The farmers, who are all members of the Coconut Industry Board, have presented their strategic plan to Minister of Industry, Commerce, Agriculture and Fisheries Karl Samuda, and are awaiting his signature to move forward with the programme for growing the industry, with a focus on value-added products such as virgin coconut oil, dessicated coconut, with an eye on the export market.
"We want the minister of agriculture to sign the letter to let us proceed because he has been holding back a little bit," Granville Marsh, a director of the coconut board, told The Gleaner last week. However, this is not likely to happen any time soon, according to the agriculture minister.
BOARDS ARE HISTORY
"All these plans that the coconut board is making must be against the background of the commencement of the JACRA, which was passed in both houses (of Parliament) and is now before the governor general for his assent," Samuda told The Gleaner.
"When that comes into being, which is any day now, all those things you hear about boards are done, finished. Commodity boards are history. So everything then will be based on the regulatory mechanisms under JACRA, and at that time I have to appoint a board to run JACRA."
He continued: "We have no fundamental disagreement with the acquisition of Water Valley ... but it would not be at this stage prudent to engage a process on the strength of a management structure that would no longer obtain in a matter of weeks. So that when JACRA comes into force, anything to do with the development of the Coconut Industry Board, any decision, will reside in the minister, and that's me. I want to be quite satisfied that we have looked at it carefully and that it will in no way compromise what is planned under JACRA, moving forward."
Whenever JACRA comes into law, it will take over the regulatory aspect of all crop commodity boards - coconut, citrus, banana, cocoa, coffee, et al. In the case of coconut, the commercial aspects of the operations will fall to the new entity representing all registered coconut growers across the island - Coconut Growers Industry Board. However, with the Coconut Industry Control Act, 1945 and Coconut Industry Control Regulations yet to be repealed, there is concern among growers as to what will happen with their shares, now valued at more than $4 billion, as well as the assets of the board.
... Growers fear Gov't will raid coffers
Coconut growers fear that the State, through agriculture minister Karl Samuda, will renew efforts to raid the coconut board's coffers of at least $2 billion, which it attempted to do under the current administration and following in the steps of Dr Peter Phillips, who served as finance minister under the last People's National Party's tenure.

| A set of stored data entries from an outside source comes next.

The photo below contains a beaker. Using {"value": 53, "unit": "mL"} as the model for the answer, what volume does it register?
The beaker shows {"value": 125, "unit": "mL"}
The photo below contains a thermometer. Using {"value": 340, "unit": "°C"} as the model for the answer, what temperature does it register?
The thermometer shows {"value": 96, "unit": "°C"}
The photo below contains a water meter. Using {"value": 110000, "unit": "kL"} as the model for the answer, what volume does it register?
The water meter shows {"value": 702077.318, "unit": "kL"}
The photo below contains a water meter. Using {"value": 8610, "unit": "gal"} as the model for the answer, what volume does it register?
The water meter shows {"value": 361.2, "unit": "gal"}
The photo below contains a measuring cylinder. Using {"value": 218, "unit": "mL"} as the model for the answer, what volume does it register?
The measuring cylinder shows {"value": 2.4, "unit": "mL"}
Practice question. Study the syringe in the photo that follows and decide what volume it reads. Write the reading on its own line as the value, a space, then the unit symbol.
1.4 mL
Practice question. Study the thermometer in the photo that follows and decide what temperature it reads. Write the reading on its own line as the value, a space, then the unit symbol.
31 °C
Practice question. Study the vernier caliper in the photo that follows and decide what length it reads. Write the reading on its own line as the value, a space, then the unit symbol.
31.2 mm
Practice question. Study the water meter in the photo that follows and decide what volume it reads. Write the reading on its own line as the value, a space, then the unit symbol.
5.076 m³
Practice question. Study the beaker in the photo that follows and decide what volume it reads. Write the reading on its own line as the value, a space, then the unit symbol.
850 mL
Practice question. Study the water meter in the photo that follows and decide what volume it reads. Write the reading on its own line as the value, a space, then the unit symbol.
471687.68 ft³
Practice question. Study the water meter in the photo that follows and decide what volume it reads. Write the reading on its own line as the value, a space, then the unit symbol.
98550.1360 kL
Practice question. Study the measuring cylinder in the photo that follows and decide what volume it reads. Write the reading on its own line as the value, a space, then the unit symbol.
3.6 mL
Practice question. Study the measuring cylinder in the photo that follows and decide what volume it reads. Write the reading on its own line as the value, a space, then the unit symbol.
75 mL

For this reason, the coconut board has embarked on a series of meeting with growers across the island to make them aware of the pending legal changes, as well as the potential threats to their earnings, despite the fact that the government has backed off, at least for the time being.
During the first meeting at the Anglican Church hall in Port Maria, St Mary, last week, the growers agreed to help the government out of its financial bind by acquiring the Water Valley property, as well as taking some of the government's non-performing assets.
Frank Phipps, QC, one of five directors appointed by the growers to the nine-member board, used the occasion to articulate their position.
"What we have proposed is that we will be able to buy some of the assets that they are disposing of at a good price. We are in the business of development, so if they have assets that we can acquire to advance the coconut industry we will find ways to acquire them, but don't touch the shares!" declared Phipps.
"If they believe they want to get those shares then they will have to go to court. We are in possession of the shares. Whoever wants to take it must take action. They go to court and although we will not seek a battle, we are ready to defend what we know is right. So neither morally nor legally does any person outside of the coconut industry has any claim on any of those shares."